The entourage effect is a hypothesis suggesting that the various compounds in cannabis, including cannabinoids, terpenes, and flavonoids, may work together synergistically to produce effects greater than any single compound alone. While this idea is biologically plausible and frequently discussed in cannabis research, it has not been rigorously proven. In this study, the researchers used a whole-plant extract and attributed their results to the entourage effect, but they did not test individual compounds separately to confirm this.

What would it take for this kind of research to become clinically relevant?

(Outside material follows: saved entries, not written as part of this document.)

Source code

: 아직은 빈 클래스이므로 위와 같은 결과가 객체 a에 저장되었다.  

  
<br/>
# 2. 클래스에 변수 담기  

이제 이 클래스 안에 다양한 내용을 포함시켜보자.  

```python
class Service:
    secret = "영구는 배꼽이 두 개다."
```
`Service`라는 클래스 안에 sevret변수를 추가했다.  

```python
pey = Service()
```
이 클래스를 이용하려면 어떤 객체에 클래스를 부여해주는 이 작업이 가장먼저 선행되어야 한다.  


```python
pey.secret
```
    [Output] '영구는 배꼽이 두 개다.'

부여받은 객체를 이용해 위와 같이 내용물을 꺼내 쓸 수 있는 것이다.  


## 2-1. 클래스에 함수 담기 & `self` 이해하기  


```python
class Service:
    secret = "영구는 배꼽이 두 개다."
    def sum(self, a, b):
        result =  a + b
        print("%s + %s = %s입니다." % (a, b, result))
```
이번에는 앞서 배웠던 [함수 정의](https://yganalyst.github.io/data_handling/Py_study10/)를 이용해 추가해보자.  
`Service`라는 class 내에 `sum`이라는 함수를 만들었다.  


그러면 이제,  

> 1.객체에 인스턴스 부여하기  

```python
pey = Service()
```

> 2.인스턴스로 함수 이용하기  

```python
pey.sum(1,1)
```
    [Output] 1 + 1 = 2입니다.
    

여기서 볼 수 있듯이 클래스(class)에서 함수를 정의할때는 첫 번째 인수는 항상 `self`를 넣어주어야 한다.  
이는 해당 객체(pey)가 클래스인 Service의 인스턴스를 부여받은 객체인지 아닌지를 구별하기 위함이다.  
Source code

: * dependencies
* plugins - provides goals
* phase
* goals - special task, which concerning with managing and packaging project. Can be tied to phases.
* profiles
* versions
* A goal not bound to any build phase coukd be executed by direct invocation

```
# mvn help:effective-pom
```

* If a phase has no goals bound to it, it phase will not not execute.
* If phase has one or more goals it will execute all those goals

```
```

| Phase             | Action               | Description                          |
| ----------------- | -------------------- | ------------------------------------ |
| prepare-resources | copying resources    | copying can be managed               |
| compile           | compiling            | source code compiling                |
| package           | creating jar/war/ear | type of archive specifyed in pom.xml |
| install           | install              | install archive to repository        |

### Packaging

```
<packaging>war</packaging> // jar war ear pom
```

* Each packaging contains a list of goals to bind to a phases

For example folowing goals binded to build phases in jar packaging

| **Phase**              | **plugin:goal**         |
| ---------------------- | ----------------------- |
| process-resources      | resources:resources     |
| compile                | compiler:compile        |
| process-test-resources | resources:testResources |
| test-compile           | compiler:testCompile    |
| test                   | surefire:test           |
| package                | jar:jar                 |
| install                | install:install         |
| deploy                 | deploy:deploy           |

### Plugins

Several steps would need to follow. Researchers would need to test multiple doses to establish a dose-response relationship, isolate individual compounds such as THCA and beta-caryophyllene to determine which ones are active, replicate findings in additional animal models of depression, conduct safety and toxicology studies, and ultimately perform controlled clinical trials in human participants. This process typically takes many years and the majority of promising preclinical compounds do not succeed in clinical trials.

References

  1. Cannabis sativa L. extract study. Plants 2024, 13, 1619. (Primary source article.)
  2. Dantzer R, O’Connor JC, Freund GG, Johnson RW, Kelley KW. From inflammation to sickness and depression: when the immune system subjugates the brain. Nature Reviews Neuroscience. 2008;9(1):46-56.
  3. Gertsch J, Leonti M, Raduner S, et al. Beta-caryophyllene is a dietary cannabinoid. Proceedings of the National Academy of Sciences. 2008;105(26):9099-9104.
  4. Rock EM, Kopstick RL, Limebeer CL, Parker LA. Tetrahydrocannabinolic acid reduces nausea-induced conditioned gaping in rats and vomiting in Suncus murinus. British Journal of Pharmacology. 2013;170(3):641-648.
  5. Russo EB. Taming THC: potential cannabis synergy and phytocannabinoid-terpenoid entourage effects. British Journal of Pharmacology. 2011;163(7):1344-1364.